Why at this late date are the reformers allowing this fundamental fact of reality to be obscured? Why do we continue having incoherent surface discussions of "what the Public thinks" when there is no clear or honest information being offered about what the various plans do, for various kinds of families, over the course of the lifetime of those families? In addition, why are pundits and pollsters insisting on talking about a generic "Public Option" when no such Option really exists or, indeed, of "Private Insurance" when no such option realistically is offered, or works, for Americans. I'm sick and tired of having pundits explain to me that the "Public Option" ain't all its cracked up to be when they refuse to admit that the Private Option is nothing like its supposed to be.

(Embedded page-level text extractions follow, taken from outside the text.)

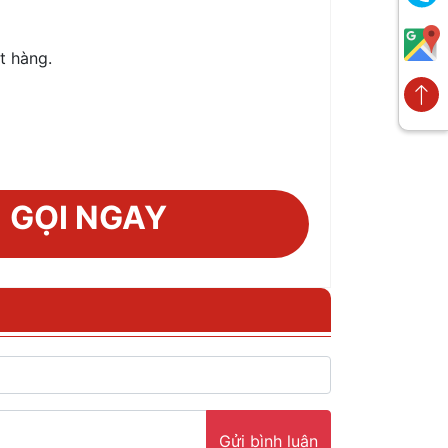
t hàng.
GỌI NGAY
Gửi bình luận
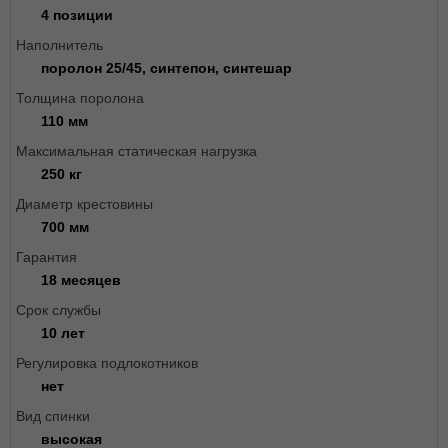
4 позиции
Наполнитель
поролон 25/45, синтепон, синтешар
Толщина поролона
110 мм
Максимальная статическая нагрузка
250 кг
Диаметр крестовины
700 мм
Гарантия
18 месяцев
Срок службы
10 лет
Регулировка подлокотников
нет
Вид спинки
высокая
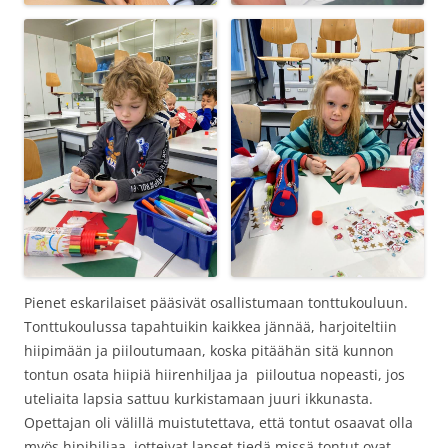
Pienet eskarilaiset pääsivät osallistumaan tonttukouluun.
Tonttukoulussa tapahtuikin kaikkea jännää, harjoiteltiin
hiipimään ja piiloutumaan, koska pitäähän sitä kunnon
tontun osata hiipiä hiirenhiljaa ja piiloutua nopeasti, jos
uteliaita lapsia sattuu kurkistamaan juuri ikkunasta.
Opettajan oli välillä muistutettava, että tontut osaavat olla
myös hipihiljaa, jotteivat lapset tiedä missä tontut ovat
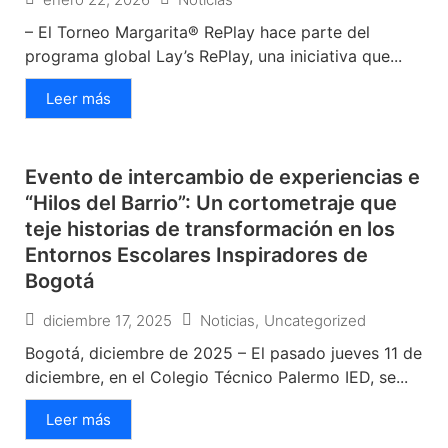
– El Torneo Margarita® RePlay hace parte del
programa global Lay’s RePlay, una iniciativa que...
Leer más
Evento de intercambio de experiencias e
“Hilos del Barrio”: Un cortometraje que
teje historias de transformación en los
Entornos Escolares Inspiradores de
Bogotá
diciembre 17, 2025
Noticias
,
Uncategorized
Bogotá, diciembre de 2025 – El pasado jueves 11 de
diciembre, en el Colegio Técnico Palermo IED, se...
Leer más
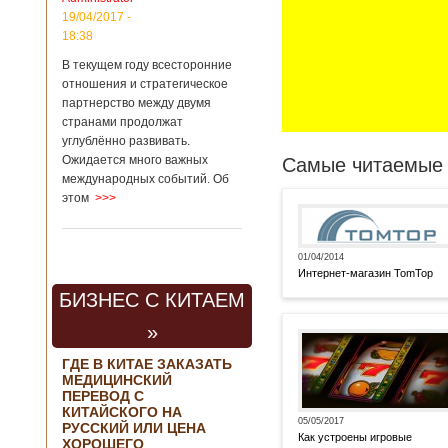
19/04/2017 -
18:38
В текущем году всесторонние
отношения и стратегическое
партнерство между двумя
странами продолжат
углублённо развивать.
Ожидается много важных
Самые читаемые 
международных событий. Об
этом
>>>
01/04/2014
Интернет-магазин TomTop
БИЗНЕС С КИТАЕМ
»
ГДЕ В КИТАЕ ЗАКАЗАТЬ
МЕДИЦИНСКИЙ
ПЕРЕВОД С
КИТАЙСКОГО НА
05/05/2017
РУССКИЙ ИЛИ ЦЕНА
Как устроены игровые
ХОРОШЕГО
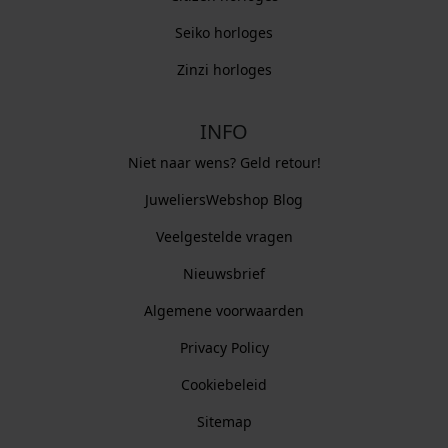
Seiko horloges
Zinzi horloges
INFO
Niet naar wens? Geld retour!
JuweliersWebshop Blog
Veelgestelde vragen
Nieuwsbrief
Algemene voorwaarden
Privacy Policy
Cookiebeleid
Sitemap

The simple fact is that even Americans with Employer Based Health Insurance are only temporarily insured. Medicare and Medicaid are already serving as a way that private insurance (and Employers) dump the sickest among us onto the Public Rolls. But the public doesn't know that, because the Administration doesn't know how to talk clearly about the hidden costs of our Health Care crisis. If the Government, at least, would talk honestly about our Health Care needs from cradle to nursing home the public would have a better idea of just how bad the system is, and where reform will make the most sense. The public would also have a better idea of who to thank when the problems were solved. As it is, the goodies in the bill for the average person are not well understood now and never will be. Most people only grasped how bad private insurance was when they got forced out of the system, or tried to buy in. To the extent that the Obama bill will ameliorate some of those things the citizenry will simply never know--anymore than they think about the regulations that give them pure tap water.